Le mythe de l’Immaculée Conception n’est donc pas une invention du premier siècle du christianisme, mais un mythe des plus antiques : il a dû être élaboré alors que l’homme, pour s’emparer des biens et de l’autorité de la femme dans la famille matriarcale, réduisait son rôle dans la procréation, et que la femme répondait à ces attentats contre ses droits et sa fonction en prétendant qu’elle n’avait pas besoin de l’intervention de l’homme pour concevoir.

La renaissance du mythe de l’Immaculée Conception se produisait au moment où la société antique chancelait sur ses bases : la famille patriarcale s’écroulait et la femme du monde gréco-latin s’émancipait du lourd joug marital qui pesait sur elle depuis des siècles. Les religions féminines de l’époque matriarcale, dans lesquelles les déesses dominaient les dieux, qui s’étaient perpétuées en Egypte et en Asie Mineure, s’introduisaient et se répandaient dans les nations, où même depuis longtemps les dieux masculins avaient dépossédé les déesses de leurs antiques prérogatives. C’était la revanche, annoncée par Prométhée, qui devait « dépouiller Jupiter de son sceptre et de ses honneurs » (Eschyle)

Mais le triomphe fut de courte durée. Les femmes perdirent de nouveau les droits qu’elles commençaient à reconquérir. La religion chrétienne qui, reprenant et mettant en grand honneur le mythe de la vierge-mère, semblait devoir aider les femmes dans leur émancipation, se transforma et devint un instrument d’oppression. On ne disputa plus à la femme son rôle dans la procréation, mais on fit plus, on essaya de la dépouiller de sa qualité d’être humain. Un concile s’assembla pour discuter si la femme n’était pas un animal inférieur, privée d’âme ; et c’est seulement à la majorité d’une voix que l’Eglise chrétienne, fondée sur l’antique mythe féminin de l’Immaculée Conception, décida que la femme avait une âme tout comme l’homme.

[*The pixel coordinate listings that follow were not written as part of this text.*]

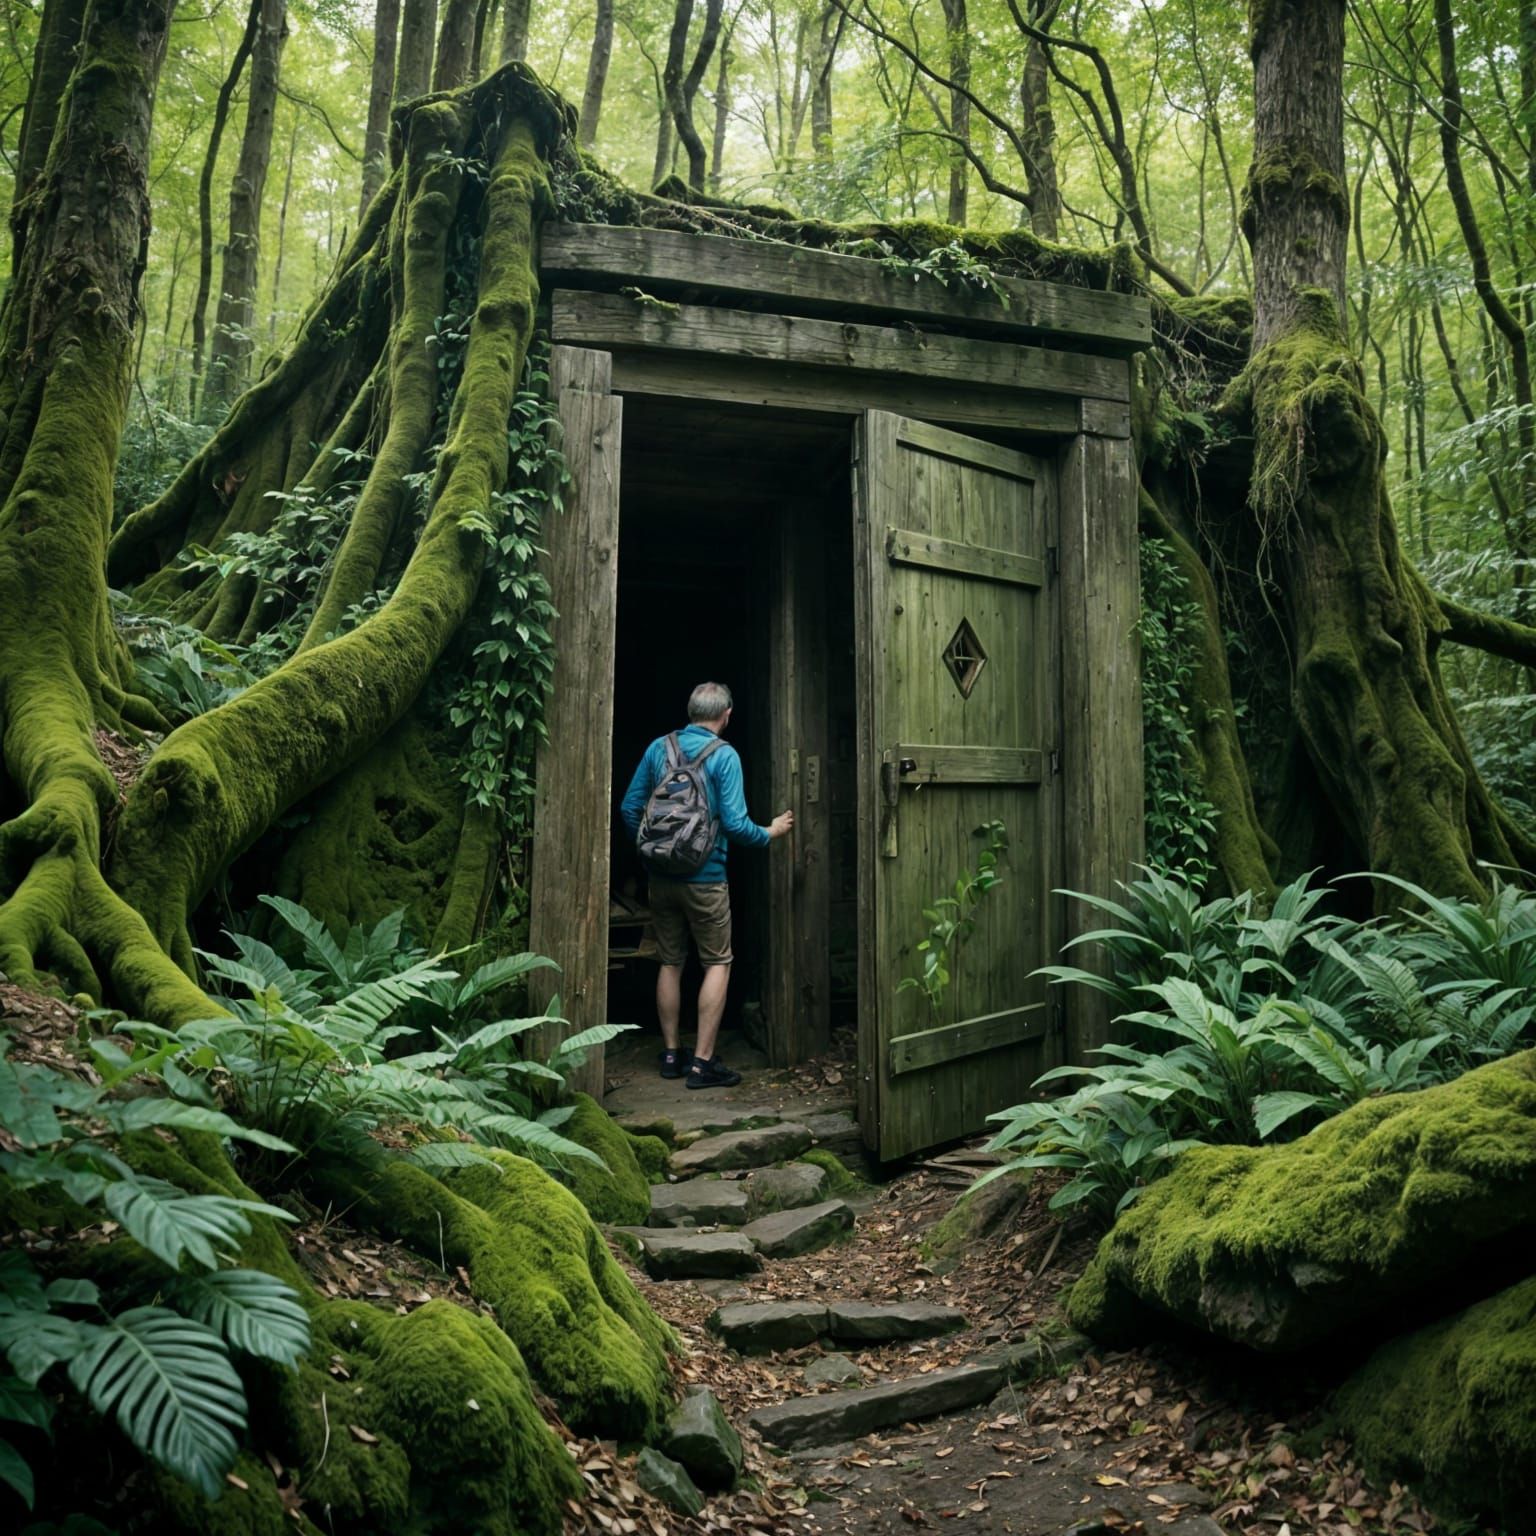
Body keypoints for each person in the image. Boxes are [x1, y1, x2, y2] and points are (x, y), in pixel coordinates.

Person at [620, 681, 793, 1087]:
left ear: (691, 711)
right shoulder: (724, 756)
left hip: (660, 880)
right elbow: (735, 825)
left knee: (670, 961)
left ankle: (670, 1055)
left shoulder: (658, 748)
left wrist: (652, 853)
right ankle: (702, 1064)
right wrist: (770, 832)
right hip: (706, 879)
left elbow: (630, 808)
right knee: (717, 962)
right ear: (726, 715)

[1] Je me sers des noms latins pour les divinités de l’Olympe grec, parce qu’ils sont plus connus, bien qu’il soit aussi erroné de les désigner ainsi que de donner le même nom de Dieu au Jehovah Juif, au Père éternel chrétien et à l’entité métaphysique panthéiste.

[2] « La plupart des prêtres égyptiens, dit Plutarque, veulent que le nom de Sérapis soit composé de ceux d’Apis et d’Osiris, fondés sur ce point de doctrine que Apis est l’image la plus belle d’Osiris » (de Iside).